- [Written task 1]
Do these statements agree with the article on coding tests? Answer each with yes or no and quote the words that decide it. (a) Performing under pressure is a useful skill for software engineers. (b) Programming is usually a solitary activity. (c) In the previous role, the author had a major influence over the actual hiring process.
- [Written task 2]
Copy the passage of the article on coding tests from "Posted to: DEV;" up to and including "the software industry.".
- [Written task 3]
Carry on writing the article on coding tests after its last sentence.

- [Document segment]

'''

What's wrong with coding tests and how to do them right

Posted to: DEV; Hacker News

Live coding tests are extremely common when hiring software engineers, and online coding tests with tight timeframes are just as common.

I’m far from the first person to mention how bad high-pressure coding tests generally are (e.g. 1, 2, 3, 4, 5, 6, 7). But much like open-plan offices, high-stress coding tests seem to stubbornly persist despite clear research findings warning against them:

Interviewers may be filtering out qualified candidates by confounding assessment of problem-solving ability with unnecessary stress. … Our study raises key questions about the validity and equity of a core procedure used for making hiring decisions across the software industry.

It’s not just job candidate who aren’t happy. Software developer jobs may be objectively the hardest roles to fill, with hiring managers also bemoaning how poorly many experienced developers perform on coding tests.

I believe many standard coding tests are woefully broken, and lead to companies hiring poor candidates and missing out on great ones.

(Jump straight to my recommendations or my subjective philosophical and historical analysis)

Ideas for improving coding tests

For the last couple of years in my previous role, there was a significant focus on hiring inside the company. I had the opportunity to research and think deeply about effective ways to hire good developers, although I only got to have minimal impact over the actual process.

Here are my well-researched thoughts:

Reducing pressure

Performing under pressure is not a useful skill for software engineers

The most obvious flaw with coding tests is that many of them put candidates under a lot of pressure. Different people will respond differently to different sorts of pressure, but there are two things that we can be pretty sure will cause some anxiety in many people:

Testing a candidates’ performance under a particular type of pressure could be perfectly valid, if that was a clear requirement for the job. I would argue that for almost all development teams, this is not a key requirements. And if it is a requirement, it probably shouldn’t be. A high-pressure working environment should be an undesirable temporary state for a software team that they should be working to resolve as quickly as possible, and hence, there’s very little value to making this a key requirement for permanent employees.

If you think about the actual process of programming, very little of it is high-stress. It’s usually a solitary activity where you have and need a lot of time to consider the shape of a problem and try out many different solutions. The sort of person who is good at this type of problem solving may very likely be the exact opposite to the sort of person who performs well under stress.

'''

- [Data shown]
'''

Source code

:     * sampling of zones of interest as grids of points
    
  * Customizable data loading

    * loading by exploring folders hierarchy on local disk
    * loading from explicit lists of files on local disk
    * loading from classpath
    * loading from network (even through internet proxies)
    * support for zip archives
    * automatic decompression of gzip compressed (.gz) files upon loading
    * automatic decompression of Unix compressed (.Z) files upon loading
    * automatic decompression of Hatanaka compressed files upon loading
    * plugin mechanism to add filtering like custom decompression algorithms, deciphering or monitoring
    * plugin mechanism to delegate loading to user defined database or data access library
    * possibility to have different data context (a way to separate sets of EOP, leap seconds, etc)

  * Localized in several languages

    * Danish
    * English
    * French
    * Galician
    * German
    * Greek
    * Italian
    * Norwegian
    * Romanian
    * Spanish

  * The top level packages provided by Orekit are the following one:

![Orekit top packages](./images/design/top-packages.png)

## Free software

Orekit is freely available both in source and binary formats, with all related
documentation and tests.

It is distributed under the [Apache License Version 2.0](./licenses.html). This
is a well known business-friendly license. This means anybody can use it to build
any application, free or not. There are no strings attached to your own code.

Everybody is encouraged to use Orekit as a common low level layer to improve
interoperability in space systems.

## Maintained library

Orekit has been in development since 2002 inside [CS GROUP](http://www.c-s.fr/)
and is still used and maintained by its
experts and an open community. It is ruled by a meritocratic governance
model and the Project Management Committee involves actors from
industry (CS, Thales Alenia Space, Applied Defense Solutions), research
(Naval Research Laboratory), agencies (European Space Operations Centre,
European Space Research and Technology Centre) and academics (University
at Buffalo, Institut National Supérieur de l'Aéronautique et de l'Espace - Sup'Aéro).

'''

- [Written reply 1]
(a) No: "Performing under pressure is not a useful skill for software engineers"
(b) Yes: "It’s usually a solitary activity"
(c) No: "I only got to have minimal impact over the actual process"

- [Written reply 2]
Posted to: DEV; Hacker News

Live coding tests are extremely common when hiring software engineers, and online coding tests with tight timeframes are just as common.

I’m far from the first person to mention how bad high-pressure coding tests generally are (e.g. 1, 2, 3, 4, 5, 6, 7). But much like open-plan offices, high-stress coding tests seem to stubbornly persist despite clear research findings warning against them:

Interviewers may be filtering out qualified candidates by confounding assessment of problem-solving ability with unnecessary stress. … Our study raises key questions about the validity and equity of a core procedure used for making hiring decisions across the software industry.

- [Written reply 3]
Studies show that anxiety hugely effects performance. I believe this is a key reason why many senior developers often fail coding tests, and therefore why companies find “good candidates” so hard to find.

Therefore our goal should be to try to reduce any possible source of anxiety when testing software engineers. To achieve this, I would recommend only using at-home technical tests that developers can do in their own time without a tight timeframe.

This doesn’t completely negate the use of standard coding test tools like HackerRank or DevSkiller, but since both require setting a time limit (I think), I would suggest making this time limit something extra-generous like 1 day or more, instead of the much more common hour-or-two time limit.

Targeting the right skills

Test for the actual job requirements

The next obvious question is what sort of exercises should we be setting to find the candidates we really need?

An extremely common practice is to set challenging algorithmic problems, like the “balance a binary tree” cliche. These sorts of tests are also the most hated.

It’s incredibly rare that an engineer will need to solve complex and novel algorithmic problems in their day to day job. This means that these assignments will likely also cause a lot of anxiety, as candidates will be immediately know that this isn’t something they have much experience doing.

A tricky algorithmic brain-teaser is very unlikely to be the best way to find the engineers we really need. So what is?

Many tests will check for deep programming knowledge - for example, a Python test might test someone’s knowledge of **kwargs or the GIL. However, I would still argue that even deep testing of programming ability shouldn’t be our primary driver, especially in more senior developers.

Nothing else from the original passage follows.